Ahora sí buscan construir, despertar y habilitar al “enano fascista” para obligarnos a encontrar un enemigo sobre el cual descargar la violencia contenida como consecuencia de un nuevo orden que nos expulsa de la posibilidad de ganarnos el sustento con nuestro trabajo, de acceder a un sistema de salud, de contar con una educación pública de calidad o con una vivienda propia. Parece que no merecemos nada de esto y que la culpa es del que tiene menos que nosotros, del “planero”, de las mujeres embarazadas de los barrios populares (“que tienen hijos para cobrar un plan”), de los miserables que con la misérrima ayuda que reciben del Estado se estarían robando nuestro bienestar.
Al tiempo que con la lucha popular lográbamos derrotar la impunidad de los genocidas, allí a comienzos del siglo XXI se iba gestando el huevo de la serpiente fascista en los subsuelos de la sociedad argentina, de la mano de la versión recargada de los “dos demonios”, del discurso sobre la inseguridad, de la estigmatización del piquetero, del huelguista o del maestro, y de la mano también de un nuevo periodismo soez y descalificatorio y una nueva política que han hecho del insulto, la burla, la chicana, la denigración y las operaciones de Inteligencia o los “carpetazos” sus herramientas más efectivas.
Este libro busca desplegar algunas de estas preguntas, aportando una reflexión sobre cómo es posible pensar el fascismo en tanto práctica social, cuáles de dichos elementos comienzan a darse cita en el contexto argentino, qué similitudes y diferencias pueden encontrarse con las formas más clásicas y canónicas de las experiencias fascistas (los casos español, italiano y alemán en la Europa de la primera mitad del siglo XX) y, sobre todo, el sentido que puede tener pensar la necesidad de conformación de un frente antifascista, como modo de articular los muy distintos y variados espacios de militancia que, teniendo fuertes diferencias en sus caracterizaciones y posicionamientos políticos, podrían confluir en la lucha por impedir este nuevo posible giro de las derechas argentinas.

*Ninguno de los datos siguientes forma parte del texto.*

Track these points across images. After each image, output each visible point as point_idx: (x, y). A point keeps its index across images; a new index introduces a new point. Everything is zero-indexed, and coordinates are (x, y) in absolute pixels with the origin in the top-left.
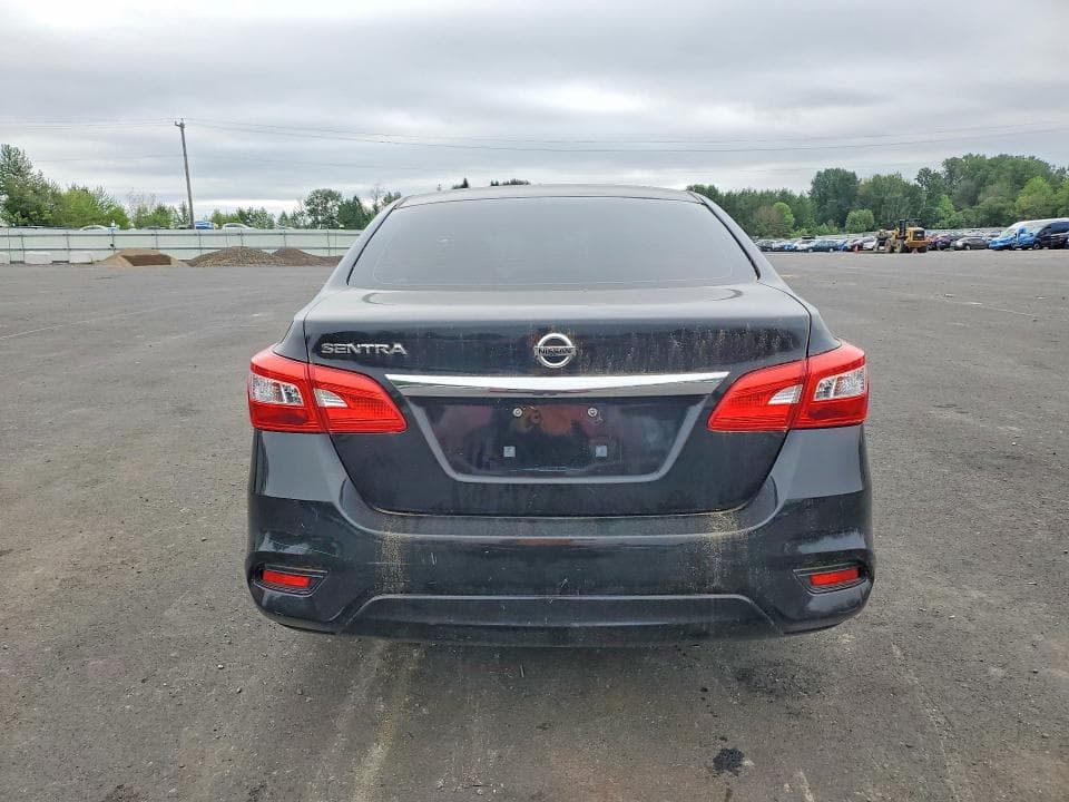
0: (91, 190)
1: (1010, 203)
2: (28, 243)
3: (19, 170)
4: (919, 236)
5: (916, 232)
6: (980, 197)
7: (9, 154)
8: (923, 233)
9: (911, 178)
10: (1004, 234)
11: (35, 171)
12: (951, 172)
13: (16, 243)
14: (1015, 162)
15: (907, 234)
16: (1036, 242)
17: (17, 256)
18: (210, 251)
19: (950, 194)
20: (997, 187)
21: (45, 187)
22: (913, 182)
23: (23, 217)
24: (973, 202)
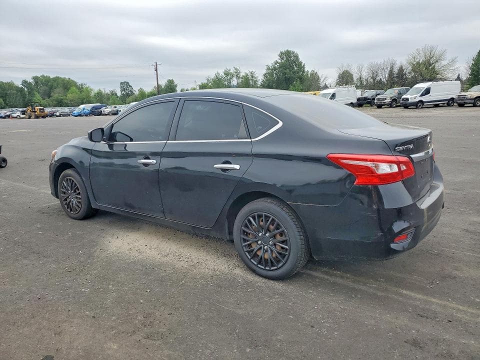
1: (65, 97)
4: (42, 111)
5: (40, 109)
6: (52, 95)
8: (43, 109)
9: (19, 84)
10: (77, 110)
12: (36, 83)
14: (63, 80)
15: (36, 110)
16: (90, 113)
19: (38, 92)
20: (58, 90)
22: (20, 86)
24: (49, 96)
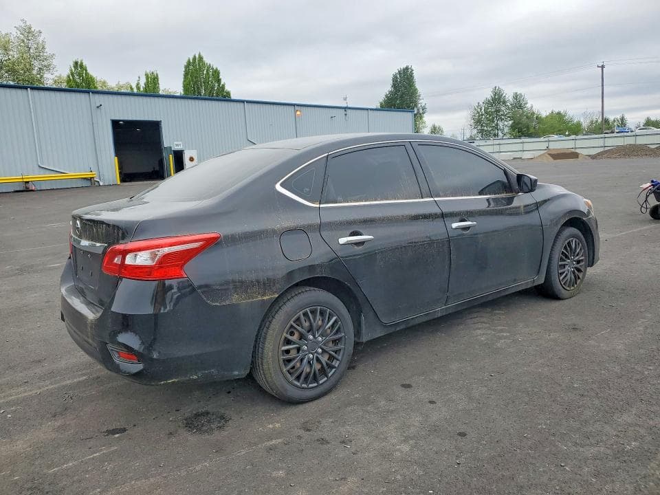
0: (562, 112)
2: (527, 147)
3: (520, 106)
7: (516, 96)
11: (529, 106)
13: (519, 147)
17: (518, 155)
18: (609, 148)
21: (533, 114)
23: (519, 132)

La preocupación que inspira este libro es la percepción de que hay quienes comienzan a pensar seriamente en desplegar la posibilidad de una salida fascista contra las consecuencias de una profunda crisis económica, sociopolítica e incluso generacional que pone en jaque las funciones masculinas y femeninas, paternas y maternas, y que solo una detección temprana, la comprensión de sus lógicas (viejas y nuevas) y la creación de un frente antifascista sólido y plural para contenerla podrá conjurar dicho peligro.